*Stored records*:
********************
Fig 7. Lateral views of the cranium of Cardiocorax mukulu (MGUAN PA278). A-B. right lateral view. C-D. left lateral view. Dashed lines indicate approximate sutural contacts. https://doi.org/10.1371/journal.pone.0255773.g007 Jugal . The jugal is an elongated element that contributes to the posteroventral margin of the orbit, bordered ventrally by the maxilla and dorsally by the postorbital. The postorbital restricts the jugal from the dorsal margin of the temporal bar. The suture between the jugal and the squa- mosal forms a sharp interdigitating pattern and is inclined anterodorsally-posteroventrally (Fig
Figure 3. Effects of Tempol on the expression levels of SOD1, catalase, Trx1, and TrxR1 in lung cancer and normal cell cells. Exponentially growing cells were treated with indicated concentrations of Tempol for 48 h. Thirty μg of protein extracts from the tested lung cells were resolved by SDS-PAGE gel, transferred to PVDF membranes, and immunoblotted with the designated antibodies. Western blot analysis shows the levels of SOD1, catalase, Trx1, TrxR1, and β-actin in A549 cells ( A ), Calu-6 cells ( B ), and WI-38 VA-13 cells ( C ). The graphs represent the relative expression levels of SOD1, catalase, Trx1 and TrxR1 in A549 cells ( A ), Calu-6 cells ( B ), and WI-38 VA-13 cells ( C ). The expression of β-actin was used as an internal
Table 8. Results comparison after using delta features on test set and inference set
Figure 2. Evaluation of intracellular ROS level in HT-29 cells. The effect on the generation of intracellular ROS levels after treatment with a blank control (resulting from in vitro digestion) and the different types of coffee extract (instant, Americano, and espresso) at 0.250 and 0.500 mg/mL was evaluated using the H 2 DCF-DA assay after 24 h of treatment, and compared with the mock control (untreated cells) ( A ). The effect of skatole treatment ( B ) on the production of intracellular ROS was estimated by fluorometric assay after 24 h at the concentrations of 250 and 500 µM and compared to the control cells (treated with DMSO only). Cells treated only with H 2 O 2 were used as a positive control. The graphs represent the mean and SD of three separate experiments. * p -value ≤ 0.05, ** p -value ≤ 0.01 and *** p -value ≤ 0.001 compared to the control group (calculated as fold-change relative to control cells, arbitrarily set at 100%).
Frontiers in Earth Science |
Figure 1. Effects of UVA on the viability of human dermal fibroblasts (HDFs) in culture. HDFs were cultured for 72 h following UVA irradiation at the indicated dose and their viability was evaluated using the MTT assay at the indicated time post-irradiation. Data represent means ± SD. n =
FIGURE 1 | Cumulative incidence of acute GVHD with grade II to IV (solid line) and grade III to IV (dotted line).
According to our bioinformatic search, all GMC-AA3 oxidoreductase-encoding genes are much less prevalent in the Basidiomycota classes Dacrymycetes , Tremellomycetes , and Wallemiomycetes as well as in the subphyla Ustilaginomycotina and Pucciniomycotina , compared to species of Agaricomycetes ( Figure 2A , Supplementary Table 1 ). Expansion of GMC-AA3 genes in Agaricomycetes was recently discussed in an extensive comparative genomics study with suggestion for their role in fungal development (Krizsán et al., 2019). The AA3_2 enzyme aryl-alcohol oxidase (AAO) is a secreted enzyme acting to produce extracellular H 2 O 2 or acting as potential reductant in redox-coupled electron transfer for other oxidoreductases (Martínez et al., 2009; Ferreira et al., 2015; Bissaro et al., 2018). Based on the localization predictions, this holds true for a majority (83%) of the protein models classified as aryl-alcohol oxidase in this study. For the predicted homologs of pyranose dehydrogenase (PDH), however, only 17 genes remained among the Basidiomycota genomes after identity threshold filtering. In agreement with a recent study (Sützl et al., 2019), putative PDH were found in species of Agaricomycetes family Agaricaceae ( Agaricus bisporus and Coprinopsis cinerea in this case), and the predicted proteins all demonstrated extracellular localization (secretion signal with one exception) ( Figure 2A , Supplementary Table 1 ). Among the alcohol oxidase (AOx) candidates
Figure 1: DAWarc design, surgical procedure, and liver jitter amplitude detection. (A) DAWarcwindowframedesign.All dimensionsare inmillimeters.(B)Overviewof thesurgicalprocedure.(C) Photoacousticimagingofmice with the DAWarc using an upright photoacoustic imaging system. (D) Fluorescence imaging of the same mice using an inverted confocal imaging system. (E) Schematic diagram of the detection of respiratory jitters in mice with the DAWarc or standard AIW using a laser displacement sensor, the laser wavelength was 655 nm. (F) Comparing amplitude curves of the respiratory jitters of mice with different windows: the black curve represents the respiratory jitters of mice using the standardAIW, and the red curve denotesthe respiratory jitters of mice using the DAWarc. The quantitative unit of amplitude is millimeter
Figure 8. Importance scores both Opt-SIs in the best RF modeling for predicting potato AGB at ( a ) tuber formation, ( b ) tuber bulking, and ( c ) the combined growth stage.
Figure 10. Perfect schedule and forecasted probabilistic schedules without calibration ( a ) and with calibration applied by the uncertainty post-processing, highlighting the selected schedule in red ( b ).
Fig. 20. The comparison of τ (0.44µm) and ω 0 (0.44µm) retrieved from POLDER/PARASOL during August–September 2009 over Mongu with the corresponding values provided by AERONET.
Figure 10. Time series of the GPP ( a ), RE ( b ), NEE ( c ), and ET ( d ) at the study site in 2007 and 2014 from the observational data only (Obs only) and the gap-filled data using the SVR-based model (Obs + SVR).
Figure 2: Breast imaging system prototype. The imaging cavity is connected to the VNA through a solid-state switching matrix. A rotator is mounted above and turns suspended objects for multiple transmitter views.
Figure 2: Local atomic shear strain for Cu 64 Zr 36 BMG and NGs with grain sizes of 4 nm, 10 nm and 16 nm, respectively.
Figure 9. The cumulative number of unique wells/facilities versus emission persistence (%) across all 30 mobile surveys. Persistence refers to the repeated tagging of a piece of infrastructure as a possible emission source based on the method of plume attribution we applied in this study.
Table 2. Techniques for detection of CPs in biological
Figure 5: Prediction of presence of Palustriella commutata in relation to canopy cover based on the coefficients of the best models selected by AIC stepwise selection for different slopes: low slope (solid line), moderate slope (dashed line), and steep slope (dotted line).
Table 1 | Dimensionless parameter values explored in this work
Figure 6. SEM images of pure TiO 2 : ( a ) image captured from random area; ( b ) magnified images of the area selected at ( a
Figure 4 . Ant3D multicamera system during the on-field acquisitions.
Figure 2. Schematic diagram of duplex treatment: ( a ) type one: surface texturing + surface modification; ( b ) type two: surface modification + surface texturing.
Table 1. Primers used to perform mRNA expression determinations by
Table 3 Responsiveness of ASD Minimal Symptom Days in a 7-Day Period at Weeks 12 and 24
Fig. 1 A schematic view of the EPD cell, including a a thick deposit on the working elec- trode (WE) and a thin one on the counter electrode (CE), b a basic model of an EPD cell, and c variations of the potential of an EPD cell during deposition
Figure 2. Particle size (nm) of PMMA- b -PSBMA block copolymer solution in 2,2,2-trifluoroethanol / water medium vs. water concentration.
********************
*Exercise brief*: Nothing in the records may be dropped; reproduce them exactly.

*Your solution*:
Fig 7. Lateral views of the cranium of Cardiocorax mukulu (MGUAN PA278). A-B. right lateral view. C-D. left lateral view. Dashed lines indicate approximate sutural contacts. https://doi.org/10.1371/journal.pone.0255773.g007 Jugal . The jugal is an elongated element that contributes to the posteroventral margin of the orbit, bordered ventrally by the maxilla and dorsally by the postorbital. The postorbital restricts the jugal from the dorsal margin of the temporal bar. The suture between the jugal and the squa- mosal forms a sharp interdigitating pattern and is inclined anterodorsally-posteroventrally (Fig
Figure 3. Effects of Tempol on the expression levels of SOD1, catalase, Trx1, and TrxR1 in lung cancer and normal cell cells. Exponentially growing cells were treated with indicated concentrations of Tempol for 48 h. Thirty μg of protein extracts from the tested lung cells were resolved by SDS-PAGE gel, transferred to PVDF membranes, and immunoblotted with the designated antibodies. Western blot analysis shows the levels of SOD1, catalase, Trx1, TrxR1, and β-actin in A549 cells ( A ), Calu-6 cells ( B ), and WI-38 VA-13 cells ( C ). The graphs represent the relative expression levels of SOD1, catalase, Trx1 and TrxR1 in A549 cells ( A ), Calu-6 cells ( B ), and WI-38 VA-13 cells ( C ). The expression of β-actin was used as an internal
Table 8. Results comparison after using delta features on test set and inference set
Figure 2. Evaluation of intracellular ROS level in HT-29 cells. The effect on the generation of intracellular ROS levels after treatment with a blank control (resulting from in vitro digestion) and the different types of coffee extract (instant, Americano, and espresso) at 0.250 and 0.500 mg/mL was evaluated using the H 2 DCF-DA assay after 24 h of treatment, and compared with the mock control (untreated cells) ( A ). The effect of skatole treatment ( B ) on the production of intracellular ROS was estimated by fluorometric assay after 24 h at the concentrations of 250 and 500 µM and compared to the control cells (treated with DMSO only). Cells treated only with H 2 O 2 were used as a positive control. The graphs represent the mean and SD of three separate experiments. * p -value ≤ 0.05, ** p -value ≤ 0.01 and *** p -value ≤ 0.001 compared to the control group (calculated as fold-change relative to control cells, arbitrarily set at 100%).
Frontiers in Earth Science |
Figure 1. Effects of UVA on the viability of human dermal fibroblasts (HDFs) in culture. HDFs were cultured for 72 h following UVA irradiation at the indicated dose and their viability was evaluated using the MTT assay at the indicated time post-irradiation. Data represent means ± SD. n =
FIGURE 1 | Cumulative incidence of acute GVHD with grade II to IV (solid line) and grade III to IV (dotted line).
According to our bioinformatic search, all GMC-AA3 oxidoreductase-encoding genes are much less prevalent in the Basidiomycota classes Dacrymycetes , Tremellomycetes , and Wallemiomycetes as well as in the subphyla Ustilaginomycotina and Pucciniomycotina , compared to species of Agaricomycetes ( Figure 2A , Supplementary Table 1 ). Expansion of GMC-AA3 genes in Agaricomycetes was recently discussed in an extensive comparative genomics study with suggestion for their role in fungal development (Krizsán et al., 2019). The AA3_2 enzyme aryl-alcohol oxidase (AAO) is a secreted enzyme acting to produce extracellular H 2 O 2 or acting as potential reductant in redox-coupled electron transfer for other oxidoreductases (Martínez et al., 2009; Ferreira et al., 2015; Bissaro et al., 2018). Based on the localization predictions, this holds true for a majority (83%) of the protein models classified as aryl-alcohol oxidase in this study. For the predicted homologs of pyranose dehydrogenase (PDH), however, only 17 genes remained among the Basidiomycota genomes after identity threshold filtering. In agreement with a recent study (Sützl et al., 2019), putative PDH were found in species of Agaricomycetes family Agaricaceae ( Agaricus bisporus and Coprinopsis cinerea in this case), and the predicted proteins all demonstrated extracellular localization (secretion signal with one exception) ( Figure 2A , Supplementary Table 1 ). Among the alcohol oxidase (AOx) candidates
Figure 1: DAWarc design, surgical procedure, and liver jitter amplitude detection. (A) DAWarcwindowframedesign.All dimensionsare inmillimeters.(B)Overviewof thesurgicalprocedure.(C) Photoacousticimagingofmice with the DAWarc using an upright photoacoustic imaging system. (D) Fluorescence imaging of the same mice using an inverted confocal imaging system. (E) Schematic diagram of the detection of respiratory jitters in mice with the DAWarc or standard AIW using a laser displacement sensor, the laser wavelength was 655 nm. (F) Comparing amplitude curves of the respiratory jitters of mice with different windows: the black curve represents the respiratory jitters of mice using the standardAIW, and the red curve denotesthe respiratory jitters of mice using the DAWarc. The quantitative unit of amplitude is millimeter
Figure 8. Importance scores both Opt-SIs in the best RF modeling for predicting potato AGB at ( a ) tuber formation, ( b ) tuber bulking, and ( c ) the combined growth stage.
Figure 10. Perfect schedule and forecasted probabilistic schedules without calibration ( a ) and with calibration applied by the uncertainty post-processing, highlighting the selected schedule in red ( b ).
Fig. 20. The comparison of τ (0.44µm) and ω 0 (0.44µm) retrieved from POLDER/PARASOL during August–September 2009 over Mongu with the corresponding values provided by AERONET.
Figure 10. Time series of the GPP ( a ), RE ( b ), NEE ( c ), and ET ( d ) at the study site in 2007 and 2014 from the observational data only (Obs only) and the gap-filled data using the SVR-based model (Obs + SVR).
Figure 2: Breast imaging system prototype. The imaging cavity is connected to the VNA through a solid-state switching matrix. A rotator is mounted above and turns suspended objects for multiple transmitter views.
Figure 2: Local atomic shear strain for Cu 64 Zr 36 BMG and NGs with grain sizes of 4 nm, 10 nm and 16 nm, respectively.
Figure 9. The cumulative number of unique wells/facilities versus emission persistence (%) across all 30 mobile surveys. Persistence refers to the repeated tagging of a piece of infrastructure as a possible emission source based on the method of plume attribution we applied in this study.
Table 2. Techniques for detection of CPs in biological
Figure 5: Prediction of presence of Palustriella commutata in relation to canopy cover based on the coefficients of the best models selected by AIC stepwise selection for different slopes: low slope (solid line), moderate slope (dashed line), and steep slope (dotted line).
Table 1 | Dimensionless parameter values explored in this work
Figure 6. SEM images of pure TiO 2 : ( a ) image captured from random area; ( b ) magnified images of the area selected at ( a
Figure 4 . Ant3D multicamera system during the on-field acquisitions.
Figure 2. Schematic diagram of duplex treatment: ( a ) type one: surface texturing + surface modification; ( b ) type two: surface modification + surface texturing.
Table 1. Primers used to perform mRNA expression determinations by
Table 3 Responsiveness of ASD Minimal Symptom Days in a 7-Day Period at Weeks 12 and 24
Fig. 1 A schematic view of the EPD cell, including a a thick deposit on the working elec- trode (WE) and a thin one on the counter electrode (CE), b a basic model of an EPD cell, and c variations of the potential of an EPD cell during deposition
Figure 2. Particle size (nm) of PMMA- b -PSBMA block copolymer solution in 2,2,2-trifluoroethanol / water medium vs. water concentration.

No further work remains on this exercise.